A faithful copy of every entry is the goal; keep the images out of it.

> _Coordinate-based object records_
________
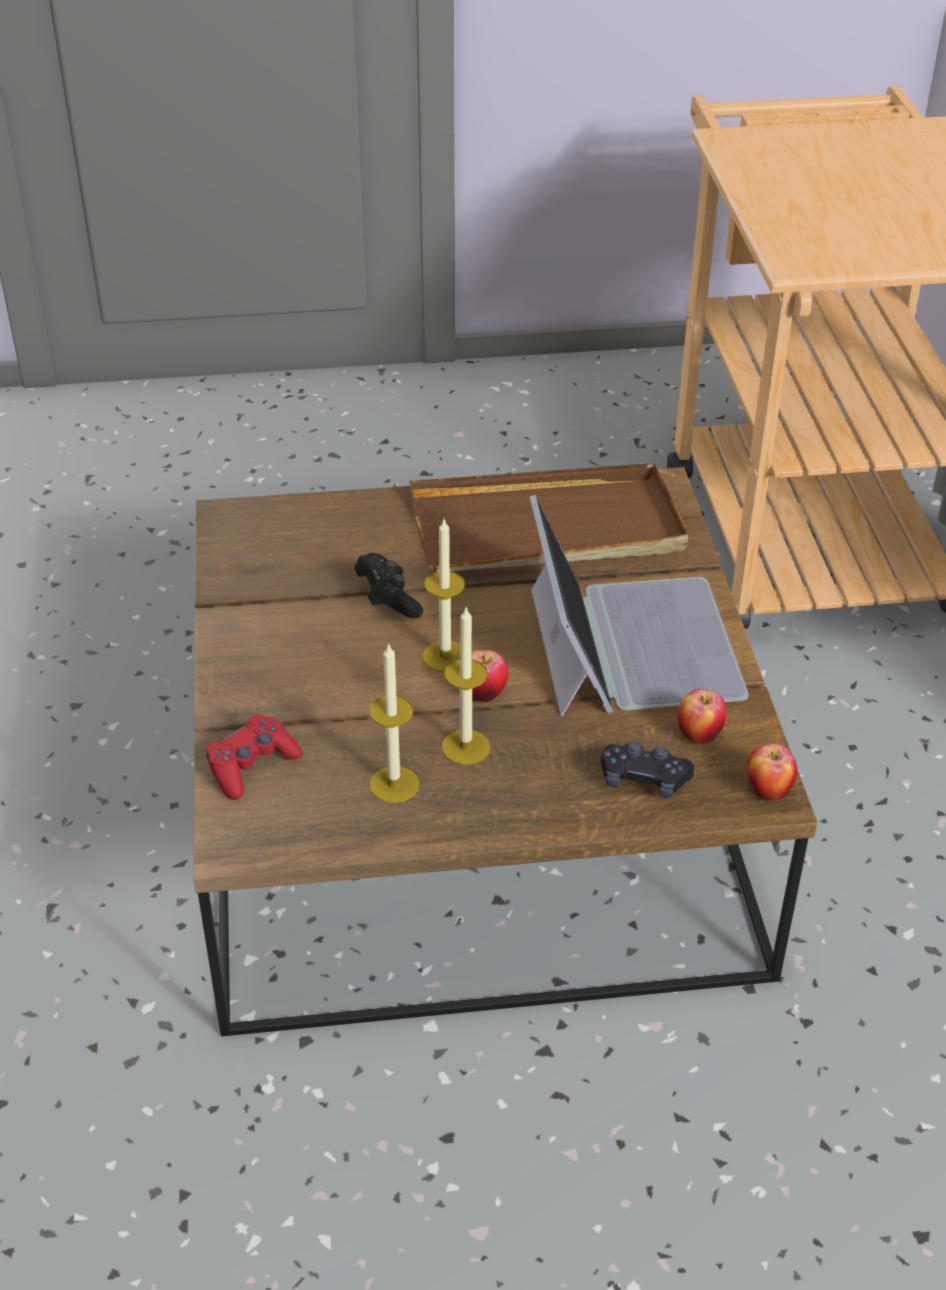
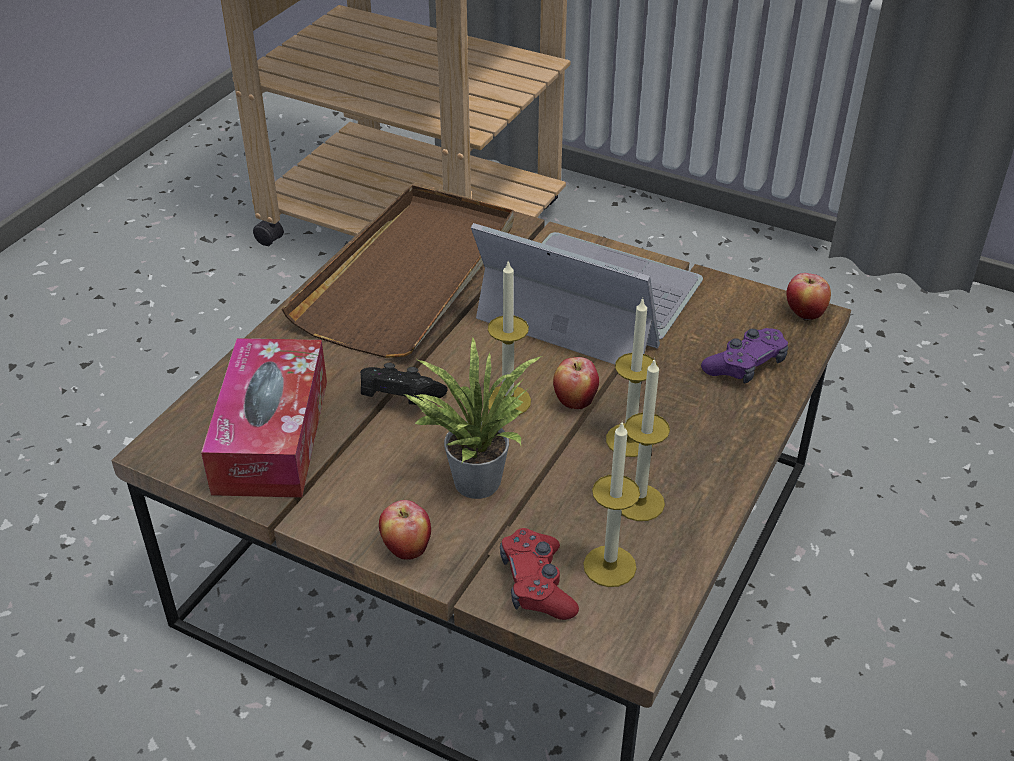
camera: 55 degrees left, 0 degrees up
black game controller [601,742,694,798] -> purple game controller [701,328,788,384]
apple [677,689,726,744] -> apple moved to [379,500,431,560]
none -> tissue box [201,338,327,498]
none -> potted plant [404,337,542,499]
none -> candle [583,423,640,587]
________
> _Written answer_
camera: 55 degrees left, 0 degrees up
black game controller [601,742,694,798] -> purple game controller [701,328,788,384]
apple [677,689,726,744] -> apple moved to [379,500,431,560]
none -> tissue box [201,338,327,498]
none -> potted plant [404,337,542,499]
none -> candle [583,423,640,587]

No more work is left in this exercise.